Haines pointed to a US government “notification framework,” that provides guidance for making public disclosures while considering sensitive intelligence collection methods used by the US government.

Building off of Rubio’s question, committee chair Mark Warner, senator from Virginia, praised the response by the Trump administration after Iranian linked actors posed as the Proud Boys in an attempt to intimate voters. In an unprecedented move at the time, senior law enforcement and intelligence officials publicly attributed the impersonation to Iranian-linked actors within days.

Senator Angus King of Maine called the framework “a bureaucratic nightmare,” and pushed for faster disclosure of influence efforts.

“What I want to urge is disclosure of sources when you’re aware of it immediately,” King said.

Haines responded that the framework may “sound quite bureaucratic,” but that the government has been able to expedite its decision-making process to happen in as quickly as two days.

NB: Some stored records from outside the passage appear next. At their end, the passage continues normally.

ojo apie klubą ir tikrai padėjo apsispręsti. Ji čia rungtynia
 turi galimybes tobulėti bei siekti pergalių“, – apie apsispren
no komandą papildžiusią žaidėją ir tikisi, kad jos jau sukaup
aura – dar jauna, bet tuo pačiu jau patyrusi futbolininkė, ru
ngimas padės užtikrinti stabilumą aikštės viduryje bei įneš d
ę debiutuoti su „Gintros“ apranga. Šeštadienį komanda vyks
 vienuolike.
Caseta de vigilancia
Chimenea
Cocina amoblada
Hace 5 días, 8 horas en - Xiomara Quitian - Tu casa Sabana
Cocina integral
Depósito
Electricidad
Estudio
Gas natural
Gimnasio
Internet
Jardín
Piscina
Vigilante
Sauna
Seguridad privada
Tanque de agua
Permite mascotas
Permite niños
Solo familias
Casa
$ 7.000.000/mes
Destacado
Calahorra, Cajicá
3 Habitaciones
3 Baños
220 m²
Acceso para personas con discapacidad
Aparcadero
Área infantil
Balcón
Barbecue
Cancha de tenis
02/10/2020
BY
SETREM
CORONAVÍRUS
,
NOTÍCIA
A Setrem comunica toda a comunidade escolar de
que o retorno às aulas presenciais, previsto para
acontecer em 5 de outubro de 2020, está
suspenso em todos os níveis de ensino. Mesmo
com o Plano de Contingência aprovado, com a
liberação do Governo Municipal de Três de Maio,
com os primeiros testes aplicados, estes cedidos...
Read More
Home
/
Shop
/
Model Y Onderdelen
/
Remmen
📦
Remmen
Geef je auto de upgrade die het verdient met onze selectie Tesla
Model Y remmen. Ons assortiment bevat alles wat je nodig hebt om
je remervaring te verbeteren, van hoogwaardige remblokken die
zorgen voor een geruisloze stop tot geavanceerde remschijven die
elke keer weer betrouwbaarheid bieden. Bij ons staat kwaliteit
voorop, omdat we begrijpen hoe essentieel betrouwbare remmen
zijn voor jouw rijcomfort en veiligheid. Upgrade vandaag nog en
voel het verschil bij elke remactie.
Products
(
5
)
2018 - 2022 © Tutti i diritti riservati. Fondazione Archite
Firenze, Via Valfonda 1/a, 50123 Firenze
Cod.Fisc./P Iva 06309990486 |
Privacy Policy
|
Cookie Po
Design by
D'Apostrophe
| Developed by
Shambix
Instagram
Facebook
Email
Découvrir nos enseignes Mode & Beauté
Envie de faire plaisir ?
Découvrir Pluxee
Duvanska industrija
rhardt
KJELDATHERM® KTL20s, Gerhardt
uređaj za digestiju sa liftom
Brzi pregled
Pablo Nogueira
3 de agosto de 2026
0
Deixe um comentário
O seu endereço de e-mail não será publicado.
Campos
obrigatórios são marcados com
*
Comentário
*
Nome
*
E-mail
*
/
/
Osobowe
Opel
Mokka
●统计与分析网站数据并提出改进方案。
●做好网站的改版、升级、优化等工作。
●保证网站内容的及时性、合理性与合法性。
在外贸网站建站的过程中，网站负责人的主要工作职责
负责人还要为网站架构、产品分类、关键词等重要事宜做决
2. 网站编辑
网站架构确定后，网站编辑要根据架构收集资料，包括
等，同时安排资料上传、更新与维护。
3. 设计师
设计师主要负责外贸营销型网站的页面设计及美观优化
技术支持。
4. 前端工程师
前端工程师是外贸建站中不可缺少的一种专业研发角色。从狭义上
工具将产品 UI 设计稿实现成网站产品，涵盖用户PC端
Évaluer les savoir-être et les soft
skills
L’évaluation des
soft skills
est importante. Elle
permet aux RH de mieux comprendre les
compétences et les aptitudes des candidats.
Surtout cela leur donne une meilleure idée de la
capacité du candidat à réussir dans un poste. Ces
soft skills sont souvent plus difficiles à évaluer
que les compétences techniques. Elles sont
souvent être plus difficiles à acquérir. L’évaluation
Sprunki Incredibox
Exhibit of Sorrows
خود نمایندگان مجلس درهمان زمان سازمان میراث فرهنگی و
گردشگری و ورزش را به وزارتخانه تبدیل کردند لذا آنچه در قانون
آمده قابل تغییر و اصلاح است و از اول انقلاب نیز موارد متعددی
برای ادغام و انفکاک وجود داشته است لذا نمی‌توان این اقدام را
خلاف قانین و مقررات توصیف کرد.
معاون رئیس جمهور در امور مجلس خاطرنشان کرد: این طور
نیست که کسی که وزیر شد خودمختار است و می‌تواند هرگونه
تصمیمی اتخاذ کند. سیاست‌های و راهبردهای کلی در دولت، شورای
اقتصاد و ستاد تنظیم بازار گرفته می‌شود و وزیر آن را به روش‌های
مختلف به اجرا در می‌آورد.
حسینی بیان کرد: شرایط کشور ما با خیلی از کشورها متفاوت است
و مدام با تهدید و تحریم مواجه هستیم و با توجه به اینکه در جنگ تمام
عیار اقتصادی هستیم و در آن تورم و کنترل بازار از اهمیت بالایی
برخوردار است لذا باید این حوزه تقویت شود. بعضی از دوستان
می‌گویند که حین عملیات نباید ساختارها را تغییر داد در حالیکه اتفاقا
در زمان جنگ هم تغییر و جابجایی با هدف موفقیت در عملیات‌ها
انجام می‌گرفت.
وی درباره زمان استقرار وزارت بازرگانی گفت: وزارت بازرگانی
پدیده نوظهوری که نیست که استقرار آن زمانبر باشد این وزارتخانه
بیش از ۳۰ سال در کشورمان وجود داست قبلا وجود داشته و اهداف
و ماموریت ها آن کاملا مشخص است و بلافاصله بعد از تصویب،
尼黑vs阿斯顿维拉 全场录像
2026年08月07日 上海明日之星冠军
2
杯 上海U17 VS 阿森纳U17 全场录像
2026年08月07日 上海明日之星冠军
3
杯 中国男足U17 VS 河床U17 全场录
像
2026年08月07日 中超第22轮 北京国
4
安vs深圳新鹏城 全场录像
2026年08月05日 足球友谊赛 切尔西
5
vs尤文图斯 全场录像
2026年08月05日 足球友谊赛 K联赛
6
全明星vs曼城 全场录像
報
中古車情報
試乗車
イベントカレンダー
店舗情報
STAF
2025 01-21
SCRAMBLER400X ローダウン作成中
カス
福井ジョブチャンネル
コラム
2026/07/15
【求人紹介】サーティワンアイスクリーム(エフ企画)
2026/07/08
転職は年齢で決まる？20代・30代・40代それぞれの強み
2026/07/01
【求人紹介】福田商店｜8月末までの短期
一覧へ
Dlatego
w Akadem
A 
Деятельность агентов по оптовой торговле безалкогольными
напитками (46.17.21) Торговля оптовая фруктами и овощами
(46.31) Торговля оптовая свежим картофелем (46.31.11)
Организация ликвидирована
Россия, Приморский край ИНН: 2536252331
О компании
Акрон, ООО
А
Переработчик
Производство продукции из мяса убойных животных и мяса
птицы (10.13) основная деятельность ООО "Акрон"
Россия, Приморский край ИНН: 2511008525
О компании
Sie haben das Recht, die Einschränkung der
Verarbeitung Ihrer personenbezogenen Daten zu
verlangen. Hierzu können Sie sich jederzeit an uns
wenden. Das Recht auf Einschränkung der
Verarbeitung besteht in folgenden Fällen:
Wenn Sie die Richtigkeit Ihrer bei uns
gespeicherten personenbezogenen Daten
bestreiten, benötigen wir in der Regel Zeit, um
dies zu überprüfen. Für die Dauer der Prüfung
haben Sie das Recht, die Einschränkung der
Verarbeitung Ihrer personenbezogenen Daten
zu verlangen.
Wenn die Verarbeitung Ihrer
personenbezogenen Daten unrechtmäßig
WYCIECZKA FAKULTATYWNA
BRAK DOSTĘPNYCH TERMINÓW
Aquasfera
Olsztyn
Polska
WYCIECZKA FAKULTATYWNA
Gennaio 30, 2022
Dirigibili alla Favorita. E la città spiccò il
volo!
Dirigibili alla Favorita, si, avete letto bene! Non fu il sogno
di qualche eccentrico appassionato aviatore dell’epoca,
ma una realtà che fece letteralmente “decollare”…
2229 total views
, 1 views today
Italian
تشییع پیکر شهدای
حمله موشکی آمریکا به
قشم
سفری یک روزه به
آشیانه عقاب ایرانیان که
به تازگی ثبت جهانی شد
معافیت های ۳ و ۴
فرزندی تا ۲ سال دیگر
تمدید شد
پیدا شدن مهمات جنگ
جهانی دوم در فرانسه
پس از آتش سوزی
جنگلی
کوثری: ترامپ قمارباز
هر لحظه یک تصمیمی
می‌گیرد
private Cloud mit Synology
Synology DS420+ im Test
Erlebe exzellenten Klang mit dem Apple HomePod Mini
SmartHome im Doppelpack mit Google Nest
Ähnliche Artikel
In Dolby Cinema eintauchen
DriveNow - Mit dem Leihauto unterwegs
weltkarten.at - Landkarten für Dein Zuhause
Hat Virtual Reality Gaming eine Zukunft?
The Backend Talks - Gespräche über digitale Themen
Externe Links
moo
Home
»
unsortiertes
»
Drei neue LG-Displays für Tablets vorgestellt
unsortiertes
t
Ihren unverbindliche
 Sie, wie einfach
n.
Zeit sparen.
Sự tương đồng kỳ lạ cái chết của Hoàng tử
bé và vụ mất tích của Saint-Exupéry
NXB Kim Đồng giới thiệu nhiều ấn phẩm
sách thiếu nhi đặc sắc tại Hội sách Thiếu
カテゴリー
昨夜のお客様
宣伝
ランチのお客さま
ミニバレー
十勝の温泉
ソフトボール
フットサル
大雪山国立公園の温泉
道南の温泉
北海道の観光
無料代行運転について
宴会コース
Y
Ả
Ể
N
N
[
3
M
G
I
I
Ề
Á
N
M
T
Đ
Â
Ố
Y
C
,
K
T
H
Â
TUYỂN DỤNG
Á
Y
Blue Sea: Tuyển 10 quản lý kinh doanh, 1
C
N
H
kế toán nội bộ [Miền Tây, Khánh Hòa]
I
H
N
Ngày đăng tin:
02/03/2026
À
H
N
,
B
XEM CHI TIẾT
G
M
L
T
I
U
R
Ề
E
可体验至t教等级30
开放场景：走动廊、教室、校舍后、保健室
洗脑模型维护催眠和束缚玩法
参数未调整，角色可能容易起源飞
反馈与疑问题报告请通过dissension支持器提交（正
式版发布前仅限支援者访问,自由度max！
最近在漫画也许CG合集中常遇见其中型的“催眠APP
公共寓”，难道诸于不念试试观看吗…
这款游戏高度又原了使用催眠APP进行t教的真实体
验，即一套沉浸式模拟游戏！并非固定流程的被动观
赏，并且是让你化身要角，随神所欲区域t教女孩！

Warner noted that it’s now easier than ever for other countries to attempt to interfere in elections. “The barriers to entry for foreign malign influence—including election influence—have become almost vanishingly small,” Warner said. “The scale and sophistication of these sorts of attacks against our elections can be accelerated several-fold by what are now cutting-edge AI tools.

He also criticized efforts to downplay the severity of election interference in 2016. “I think there has been some rewriting post-2016 that somehow some of the activities in Russia, or even in 2020 with Iran, that was kind of harmless trolling,” Warner said.

Haines agreed, pointing to Iran as an example of a foreign actor making serious attempts to sow discord among Americans.

“[Iran is] increasingly aggressive in their efforts seeking to stoke this kind of discord and promote chaos and undermine confidence in the integrity of the process and they use social media platforms, really, to issue threats, [and] to disseminate disinformation,” she said.

And Iran’s not alone; the officials gave an overview of other countries seeking to influence the upcoming presidential election. Haines said that Russia “remains the most active foreign threat to our elections.”